■ **Textauszug**
Die Seite 3

Nicht notwendig!

Foto: DAZ/Alex Schelbert
Dr. Armin Edalat, 
Chefredakteur der DAZ

Ob zu den Kernaufgaben der Apotheken die Hilfsmittelversorgung zählt oder nicht, darüber lässt sich offenbar streiten. Apothekerinnen und Apotheker werden hauptsächlich dafür ausgebildet, die Bevölkerung mit Arzneimitteln zu versorgen. Doch Hilfsmittel spielen zwangsläufig eine Rolle in den Apotheken, weil sie einerseits eng an die Anwendung eines Arzneimittels gekoppelt sein können und andererseits den Menschen zugutekommen, die auf die wohnortnahe und unmittelbare Versorgung durch die Apotheken angewiesen sind. Warum sollten sie Hilfsmittel plötzlich über andere Wege und Geschäfte erhalten, die mitunter gar nicht so gut verfügbar sind? Patientinnen und Patienten benötigen Inkontinenzprodukte, Inhaliergeräte, Pen-Nadeln oder Blutdruckmessgeräte und daher versorgen die allermeisten Apotheken sie damit. Auch wenn das Hilfsmittelgeschäft aus ihrer Sicht in den letzten Jahren immer unattraktiver wurde. Gerade die alle fünf Jahre anstehende Re-Präqualifizierung sowie die zum Teil erforderlichen Genehmigungen führen zu Ärgernissen in den Apotheken. „Augen zu, Zähne zusammenbeißen und durch!“ lautet meistens die Devise, um für die Patientinnen und Patienten trotzdem da sein zu können.

■ **Aufgabenübersicht**
[A] Prüfen Sie, ob die folgenden Aussagen mit dem Kommentar zur Hilfsmittelversorgung in Apotheken übereinstimmen, und belegen Sie jede Antwort (ja oder nein) mit dem entscheidenden Wortlaut: (i) Apothekerinnen und Apotheker werden hauptsächlich für die Arzneimittelversorgung der Bevölkerung ausgebildet. (ii) Die Re-Präqualifizierung steht alle drei Jahre an. (iii) Das Hilfsmittelgeschäft ist aus Sicht der Apotheken in den letzten Jahren attraktiver geworden.
[B] Erläutern Sie in ein bis drei Sätzen, weshalb Hilfsmittel laut dem Kommentar zur Hilfsmittelversorgung in Apotheken zwangsläufig eine Rolle in den Apotheken spielen.
[C] Schreiben Sie den Kommentar zur Hilfsmittelversorgung in Apotheken im Anschluss an seinen letzten Satz weiter.
Das nachstehende Material stammt aus einer anderen Quelle.

■ **Bereitgestelltes Material**

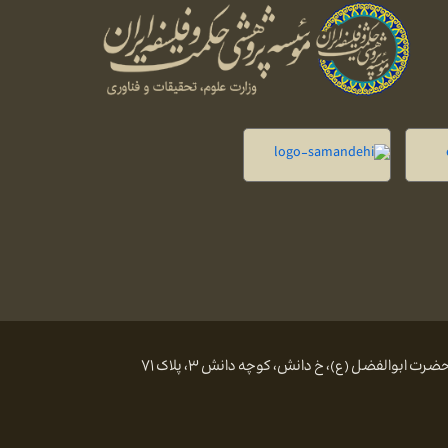
 ابوالفضل (ع)، خ دانش، کوچه دانش ۳، پلاک ۷۱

■ **Lösungen**
[A]
(i) Ja: „Apothekerinnen und Apotheker werden hauptsächlich dafür ausgebildet, die Bevölkerung mit Arzneimitteln zu versorgen.“
(ii) Nein: „Gerade die alle fünf Jahre anstehende Re-Präqualifizierung“
(iii) Nein: „Auch wenn das Hilfsmittelgeschäft aus ihrer Sicht in den letzten Jahren immer unattraktiver wurde.“

[B] Hilfsmittel können eng an die Anwendung eines Arzneimittels gekoppelt sein. Zudem kommen sie Menschen zugute, die auf die wohnortnahe und unmittelbare Versorgung durch die Apotheken angewiesen sind.

[C]
Der GKV-Spitzenverband meint, dass all der Ärger unbegründet sei. Keine Apotheke sei gezwungen, jedes Hilfsmittel vorzuhalten. „Es ­obliegt der freien Entscheidung, ob und welche Hilfsmittel neben den Arzneimitteln angeboten werden und ob die Apotheke hierüber Verträge schließt“, sagt die zuständige Referatsleiterin im DAZ-Interview auf S. 14. Aus Sicht der Kassen sind die Apotheken mit den Hilfsmitteln abseits ihres Kerngeschäftes unterwegs und müssen daher extra Anforderungen erfüllen, die auch an Sanitätshäuser oder Homecare-Unternehmen gestellt werden. Keine Ausnahme, obwohl die Apotheken wahrscheinlich mit zu den bestüberwachten Einrichtungen des Gesundheitswesens zählen. Überhaupt ergibt sich für den GKV-Spitzenverband das Bild, dass in Deutschland 18.500 präqualifizierte Apotheken existieren, in denen das alles „offenbar hervorragend klappt“. In der Presse, also auch in der DAZ, würde man lediglich von Einzelfällen mit negativen Erfahrungen lesen.

Ist da was dran? Die ABDA wäre nicht die ABDA, wenn sie die Not der Apotheken nicht statistisch erfassen und für die Nachwelt aufbereiten würde. Im Apothekenklima-Index, den es seit 2016 gibt, kommt sie jährlich zu dem Schluss, dass die Bürokratie für die Apothekenteams im Berufsalltag das größte Ärgernis ist und der ­Aufwand bei der Hilfsmittelversorgung durchschnittlich zwei Drittel der befragten Inhaberinnen und Inhaber stresst. „Einzelfälle mit negativen Erfahrungen“ würden sich bestimmt nicht so deutlich und konsequent in der Statistik des Klimaindexes halten können.

Was steht also zwischen dem Empfinden der Krankenkassen einerseits und der Situation in den Apotheken andererseits? Die Präqualifizierungsstellen! Allen voran sorgt die ABDA-nahe Agentur für Präqualifizierung (AfP) immer wieder für Unmut unter den Apothekerinnen und Apothekern. Man versuche so gut es geht zu unterstützen, habe aber selbst kaum Einfluss auf die Gestaltung der Versorgung, erklärte der AfP-Geschäftsführer zuletzt gegenüber der DAZ.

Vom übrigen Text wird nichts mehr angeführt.